Ese mismo ser humano tiene ideas. En algunas de ellas cree con mayor o menor intensidad. Es la forma de interpretar su entorno, pero también la manera como imagina el cambio, incluso mucho antes de que suceda. Así construye su visión, su lectura del mundo.
Con esas ideas, con esa visión y con la necesidad de vivir en una cierta armonía con el entorno, con otros seres humanos, siente entonces la necesidad de organizarse. Y la manera de hacerlo es creando normas básicas que ordenen su actuar y puedan ser compartidas por el grupo más inmediato que lo rodea.
Acuerdos que con el tiempo y tras ponerse a prueba una y otra vez devienen en instituciones. Y son estas mismas instituciones las que crean los marcos de acción bajo los cuales nacen las nuevas generaciones de seres humanos. Todo un sistema de incentivos, más simples o más complejos, que condicionan nuestro actuar.
Luego, para cambiar una institución o una norma es necesario ponerla a competir con otra idea, con otra visión, con una nueva interpretación de la realidad. Una que presumiblemente sea más adecuada a las condiciones del momento. Alguien sugirió que la historia no existe, sino solamente interpretaciones de hechos, y que eso que llamamos verdad no es más que una interpretación que ha logrado sobrevivir a otras interpretaciones.

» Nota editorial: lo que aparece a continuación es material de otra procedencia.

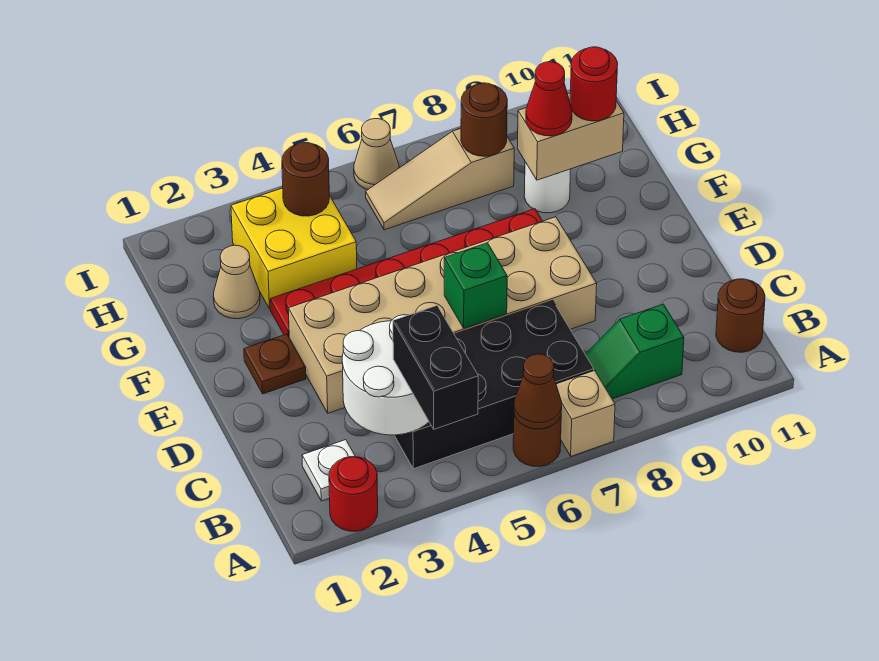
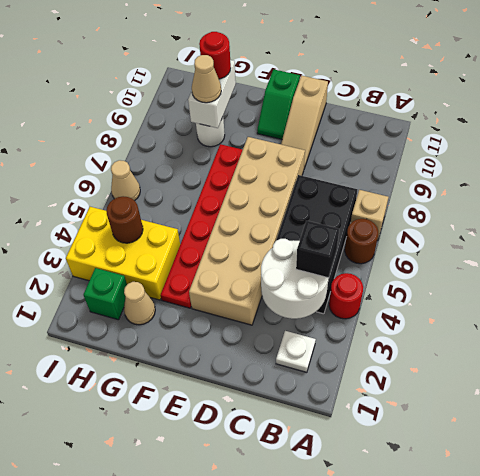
red 1x1 round brick [329,457,378,531] -> red 1x1 round brick moved to [329,273,363,319]
black 1x2 brick [393,306,478,429] -> black 1x1 brick [296,221,339,278]
brown 1x1 cone [514,354,562,429] -> none
green 1x2 slope [585,304,684,399] -> green 1x2 slope moved to [257,69,300,139]
brown 1x1 round brick [716,279,765,352] -> none
green 1x1 brick [444,243,507,329] -> green 1x1 brick moved to [83,268,127,320]
brown 1x1 plate [244,334,306,394] -> none
yellow 2x2 brick [231,188,357,309] -> yellow 2x3 brick [66,207,180,300]
tan 1x2 brick [517,93,624,180] -> white 1x2 brick [188,60,236,128]
red 1x1 cone [526,62,572,136] -> tan 1x1 cone [192,55,221,103]
tan 1x3 slope [366,129,514,230] -> tan 1x3 slope moved to [281,76,328,168]
brown 1x1 round brick [461,83,507,156] -> none

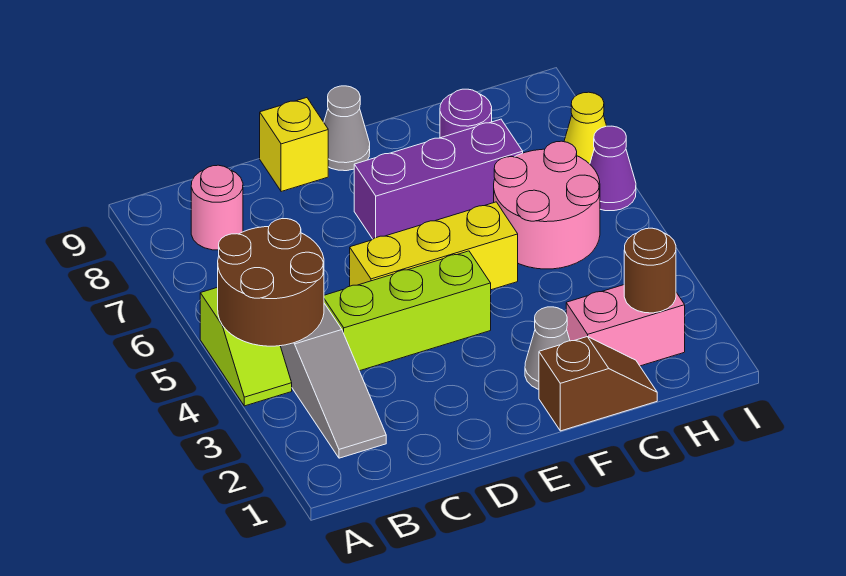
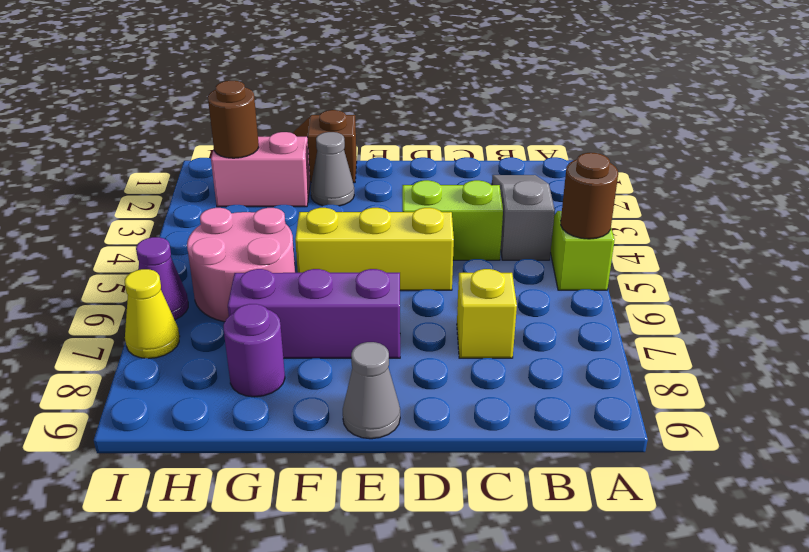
brown 2x2 round brick [218,219,324,346] -> brown 1x1 round brick [561,153,618,239]
pink 1x1 round brick [191,165,243,250] -> none
lime 1x3 brick [324,251,491,371] -> lime 1x2 brick [402,180,503,260]
yellow 1x1 brick [260,98,328,192] -> yellow 1x1 brick moved to [457,269,517,358]

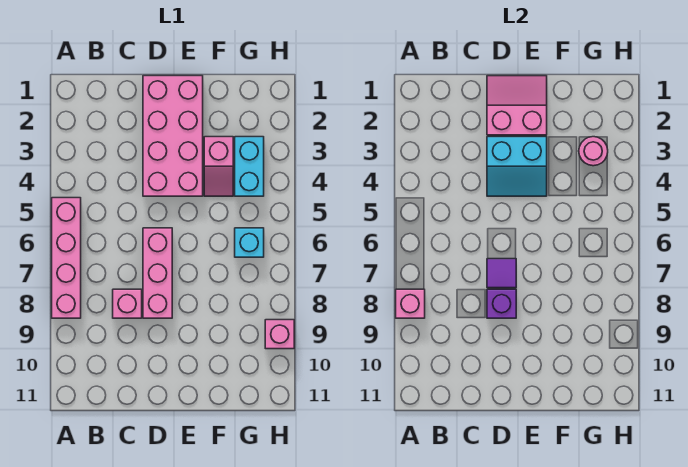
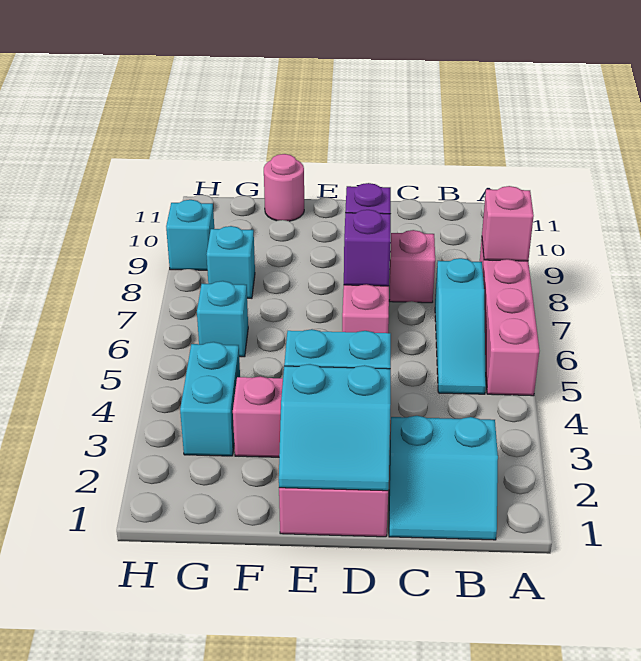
none -> cyan 2x2 slope [389,416,498,540]
none -> cyan 1x3 slope [435,258,486,394]
pink 2x2 slope [487,76,547,135] -> cyan 2x2 slope [279,364,391,491]
purple 1x1 tile [487,259,516,288] -> purple 1x1 brick [344,210,391,286]
pink 1x1 round brick [579,137,608,166] -> pink 1x1 round brick moved to [264,154,304,221]
none -> cyan 1x1 brick [207,226,255,298]
pink 1x1 brick [265,320,294,349] -> cyan 1x1 brick [166,200,214,270]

En países más desarrollados, las interpretaciones que terminan imponiéndose lo hacen gracias a una sólida lógica interna, pero también gracias a evidencia que les sirve de soporte. Por eso el enorme esfuerzo que se hace desde espacios como la academia y ciertas islas de conocimiento en los sectores privado y público para tratar de generar nuevas interpretaciones, o bien para confrontar cada tanto las prevalecientes contra nuevos datos y nuevas evidencias.
A ese esfuerzo le sigue otro equivalente y complementario: el de la incidencia. Hablar al oído de tomadores de decisión, plantar temas y enfoques en formadores de opinión, generar vocabulario y familiaridad sobre ciertos temas. Todo eso es tan importante como imponer una nueva interpretación o defender la existente. En síntesis, se trata de crear consensos amplios para legitimar que, bajo ciertas condiciones, la opción A es preferible a la opción B.

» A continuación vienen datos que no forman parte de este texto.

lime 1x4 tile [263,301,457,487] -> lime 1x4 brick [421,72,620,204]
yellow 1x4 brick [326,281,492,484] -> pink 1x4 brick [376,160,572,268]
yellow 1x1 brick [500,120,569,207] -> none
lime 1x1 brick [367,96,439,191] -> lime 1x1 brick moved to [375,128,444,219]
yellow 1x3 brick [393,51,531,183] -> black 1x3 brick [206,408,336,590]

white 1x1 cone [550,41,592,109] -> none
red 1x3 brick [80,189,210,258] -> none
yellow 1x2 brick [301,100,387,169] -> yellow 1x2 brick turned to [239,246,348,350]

En países menos desarrollados, el proceso es similar, pero con una diferencia fundamental: el valor que se da a la generación de evidencia y a su discusión es mucho menor. Opera aquí una desafortunada combinación de factores: impaciencia en la arquitectura de las instituciones, escasez de recursos para documentar de manera sistemática hechos y tendencias y limitadas capacidades domésticas para procesar información y traducirla en propuestas que alimenten el debate, la política pública y, a la postre, la transformación.
Así, la narrativa generalmente aceptada se construye a golpe de repetición de ideas, simples en apariencia, aunque de consecuencias profundas. La sencillez del argumento se confunde con la robustez en la lógica interna del argumento. Porque, en ausencia de una discusión más profunda, lo que realmente importa es que cualquier nueva interpretación de los hechos sea de fácil digestión para el ciudadano promedio.
Los países en desarrollo estamos, pues, ante una doble amenaza: renunciar a la posibilidad de generar conocimiento e interpretaciones propias de la realidad, de modo que nos convirtamos en entes pasivos y acríticos, y continuar legitimando el simplismo de la narrativa imperante, que busca sostener una realidad inaceptable para la mayoría. Así, el orden establecido, el establishment, termina imponiéndose. Aunque sea un orden empobrecedor, aunque genere desigualdad, aunque sea depredador de nuestro recurso natural, aunque sea expulsor de nuestro recurso humano, aunque impida toda forma de movilidad social y progreso, aunque nos genere malestar en vez de bienestar.
Así es el proceso de la frágil construcción de la verdad. Entenderlo es precondición para poder sustituirla por algo que, cuando menos, nos incluya y entusiasme mucho más que lo que hoy tenemos.